For people not familiar with the original game, here are the rules of Resistance-B. You have a specified number of players2, some of whom are "resistance members" (good guys) and some of whom are "government spies" (bad guys). A third of the players, rounded up, are spies, but you don't know which. The game progresses in up-to-five rounds. In each round, you select a specified number of your players, and find out how many of them were spies. If none of them were spies, you win that round. If any of them were spies, you loose that round. Your goal is to win three rounds. The number of players selected in each round depends on the total number of players, and the round number (the table is given on wikipedia). In addition, for seven players and up, you win round four unless you select two or more spies, not one or more.

2. The way I'm presenting the game, these aren't real players. You are "the player", and the game contains fictional players whom you control.

Resistance-B is easy to analyse case-by-case for five players (three resistance, two spies). With no information, we select the starting team (two players) randomly. There are three equivalence classes of outcomes:

• No spies ($p = { 3 \choose 2 } / { 5 \choose 2 } = 0.3$). In this case, the resistance always wins. Mission three also only takes two members, so it's a guaranteed success. On each of missions 2, 4 and 5, take one of the remaining players until you find the one who isn't a spy.
• Two spies ($p = 1 / { 5 \choose 2 } = 0.1$). Now we know exactly who the spies are. Easy win.
• One spy ($p = 0.6$, by elimination). We have players A through E, and precisely one of A and B is a spy, and precisely one of C, D, E is a spy. For mission two, our choices are (wlog) ABC and ACD. (CDE is stupid, because we gain no information and are guaranteed the mission will fail).
• ABC is a guaranteed fail, but
• If we get two failure cards ($p = 1/3$), we know C is a spy. We can't afford to fail any more missions, and we can't distinguish between A and B. So we send AD on mission 3; if it succeds ($p = 1/2$) we win, if it fails ($p = 1/2$) we lose.
• If we get one failure card ($p = 2/3$), we know C is not a spy. One of AB, and one of DE, is a spy; we can't afford to send any more spies on missions, so we have a $1/4$ chance of winning.
So ABC gives us a $1/3$ chance of winning.
• ACD has a ${1 \over 2} \cdot {1 \over 3} = 1/6$ chance of succeding, but if it does we know who the spies are and win. It has a ${1 \over 2} \cdot {2 \over 3} = 1/3$ chance of getting two failure cards; now we know BE are good, A is bad, and have a 50/50 chance of selecting between CD to win. And there's a $1/2$ chance of getting one failure card. In this case, $1/3$ of the time, AE are spies and BCD are not. $2/3$ of the time, the spies are B and one of CD. Again, we can't afford to fail any more missions. So we can choose either BCD or ACE to go on the remaining missions, and we'll have a $1/3$ chance of winning. So ACD has a ${1 \over 6} + \left({1 \over 3} \cdot {1 \over 2}\right) + \left({1 \over 2} \cdot {1 \over 3}\right) = 1/2$ chance of winning.
So if there's one spy amongst AB, we select team ACD for mission two, and win half the time.

In total then, we win the five-player game 70% of the time. That's not surprising.

The six-player analysis could probably be done analagously without too much trouble, since there are still only two spies.

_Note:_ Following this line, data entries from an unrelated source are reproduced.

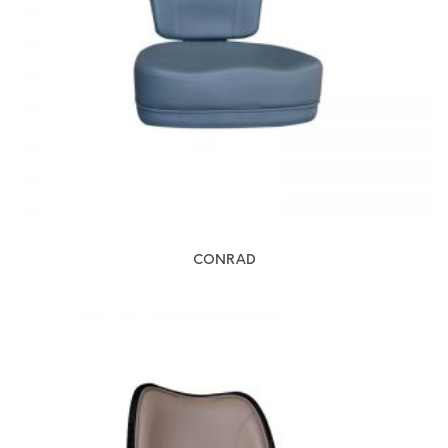
CONRAD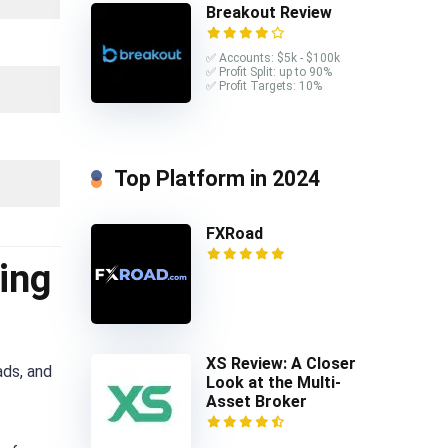
Breakout Review
✅ Accounts: $5k - $100k
✅ Profit Split: up to 90%
✅ Profit Targets: 10%
Top Platform in 2024
FXRoad
ing
XS Review: A Closer
ads, and
Look at the Multi-
Asset Broker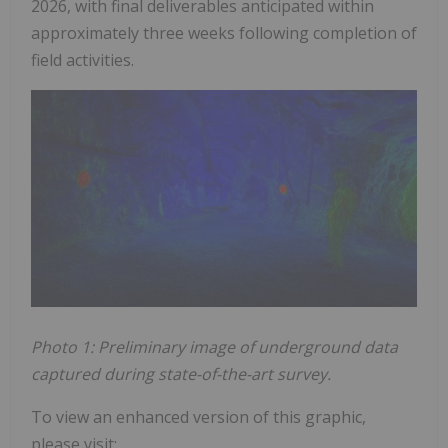
2026, with final deliverables anticipated within
approximately three weeks following completion of
field activities.
Photo 1: Preliminary image of underground data
captured during state-of-the-art survey.
To view an enhanced version of this graphic,
please visit:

But the mission sizes go 2-3-4-3-4, which means that if we select no spies in the first mission, it's not obvious that we win, and if we select one spy we also have the choice of selecting CDE for mission two… the decision tree gets a lot more complicated, and I'd rather try to solve this problem intelligently (to work for game sizes 7+ as well). I haven't done this yet, though; it's a job for future-me.